This website is created for the project Music and Me: how children think about music. Music is universal in our lives and is thought to have been co-evolved a social cohesion activity (Savage et al., 2020). It is profoundly important from infancy to death.
In a study using an experience sampling method on everyday use of music, participants listened to music in 37% of the sampled episodes (Juslin, Lijestrom, Vastfjall, Barradas, & Silva, 2008). What about children and music? Lee and Welch (2017) found that 54% of teachers reported using background music during children’s free-play and finding this activity helpful in supporting content-related curriculum. Another study by Gillespie and Gillespie (2010) also reported that music is used 6.5 times per hour, on average, in classrooms to scaffold children’s learning and facilitate everyday activities.
Additionally, some studies have suggested that there is a strong association between music and language (even writing skills), during early development (Chan, Ho, Cheung, 1998; Moreno et al., 2009). Apparently, this is effect is long-lasting too; even if a person had not played music for more than 40 years early musical training can prevent later cognitive decline.
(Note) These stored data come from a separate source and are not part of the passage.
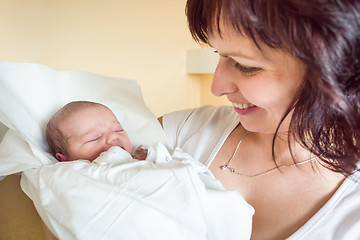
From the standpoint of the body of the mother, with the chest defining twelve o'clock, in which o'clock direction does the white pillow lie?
The white pillow is roughly at 2 o'clock from the mother.

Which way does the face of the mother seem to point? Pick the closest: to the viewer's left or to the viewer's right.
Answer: to the viewer's left

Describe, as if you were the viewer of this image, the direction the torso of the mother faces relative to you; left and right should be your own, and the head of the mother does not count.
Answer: facing the viewer and to the left of the viewer
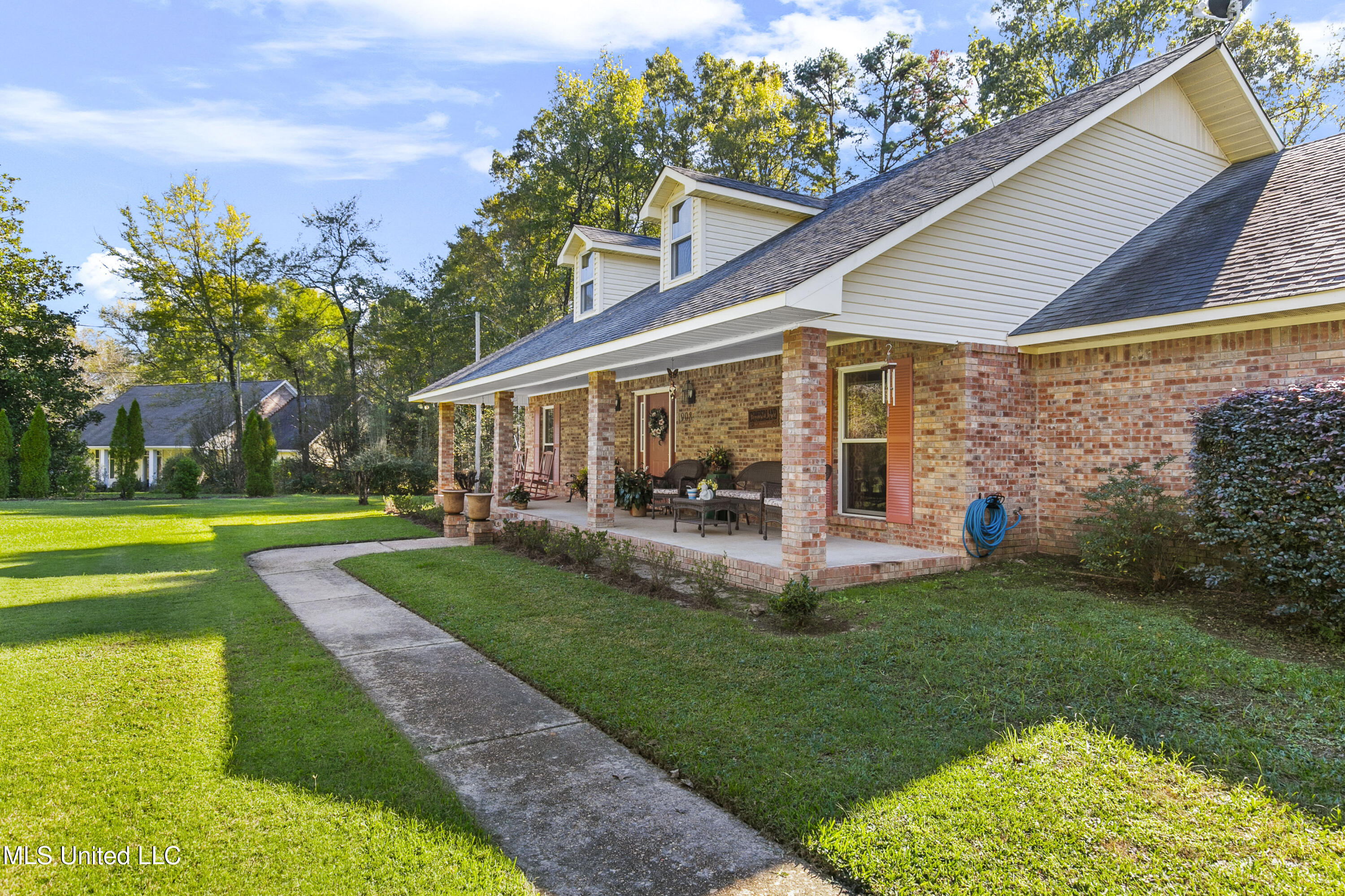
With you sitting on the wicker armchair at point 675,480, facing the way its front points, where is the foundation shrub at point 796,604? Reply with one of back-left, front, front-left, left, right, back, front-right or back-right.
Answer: front-left

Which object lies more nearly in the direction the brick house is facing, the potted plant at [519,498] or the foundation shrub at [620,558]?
the foundation shrub

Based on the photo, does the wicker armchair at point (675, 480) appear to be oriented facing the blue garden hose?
no

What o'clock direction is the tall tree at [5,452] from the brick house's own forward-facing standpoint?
The tall tree is roughly at 2 o'clock from the brick house.

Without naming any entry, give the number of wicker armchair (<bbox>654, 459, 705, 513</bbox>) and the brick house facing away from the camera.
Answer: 0

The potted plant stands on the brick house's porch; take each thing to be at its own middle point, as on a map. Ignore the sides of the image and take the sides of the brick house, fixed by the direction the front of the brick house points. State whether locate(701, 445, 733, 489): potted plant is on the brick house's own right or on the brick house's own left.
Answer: on the brick house's own right

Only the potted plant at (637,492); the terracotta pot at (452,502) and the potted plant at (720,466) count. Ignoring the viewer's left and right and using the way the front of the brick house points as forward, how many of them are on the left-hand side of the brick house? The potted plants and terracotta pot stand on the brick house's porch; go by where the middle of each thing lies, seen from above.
0

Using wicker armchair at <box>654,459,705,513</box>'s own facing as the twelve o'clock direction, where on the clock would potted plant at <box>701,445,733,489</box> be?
The potted plant is roughly at 9 o'clock from the wicker armchair.

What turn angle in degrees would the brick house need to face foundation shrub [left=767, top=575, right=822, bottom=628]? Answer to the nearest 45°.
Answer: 0° — it already faces it

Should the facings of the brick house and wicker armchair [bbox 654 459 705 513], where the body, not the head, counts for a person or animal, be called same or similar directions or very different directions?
same or similar directions

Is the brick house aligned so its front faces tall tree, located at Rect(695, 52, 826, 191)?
no

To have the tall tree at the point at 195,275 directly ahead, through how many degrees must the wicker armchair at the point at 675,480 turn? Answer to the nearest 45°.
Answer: approximately 90° to its right

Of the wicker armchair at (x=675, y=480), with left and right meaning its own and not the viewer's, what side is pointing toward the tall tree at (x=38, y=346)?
right

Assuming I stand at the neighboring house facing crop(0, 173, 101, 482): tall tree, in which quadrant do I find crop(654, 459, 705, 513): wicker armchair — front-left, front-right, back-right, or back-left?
front-left

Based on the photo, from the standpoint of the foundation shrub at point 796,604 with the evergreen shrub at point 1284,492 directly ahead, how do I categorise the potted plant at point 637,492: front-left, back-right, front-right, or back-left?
back-left

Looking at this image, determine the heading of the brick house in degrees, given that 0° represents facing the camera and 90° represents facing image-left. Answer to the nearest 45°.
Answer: approximately 45°

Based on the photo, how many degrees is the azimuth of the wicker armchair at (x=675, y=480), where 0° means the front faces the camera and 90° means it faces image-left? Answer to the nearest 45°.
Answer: approximately 45°

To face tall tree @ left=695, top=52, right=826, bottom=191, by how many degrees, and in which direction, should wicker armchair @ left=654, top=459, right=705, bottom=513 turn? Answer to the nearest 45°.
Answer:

However, formal music education does not start before the age of 5 and exposure to music in the first year of life is incidental. It is usually based on parental musical preferences and habits, or nursery rhymes and songs learnt in early childcare. It seems that music education in school-aged children is subject to ever rising tuition fees and results in music becoming less and less accessible.
This project aims to understand how children relate to music and how they can tell this in their drawings. Drawing is a relatively early skill to develop and does not depend on language, thus it can be used from very young ages from all around the world. Children’s drawings are extremely salient descriptors of how they see the world, salient even for other children.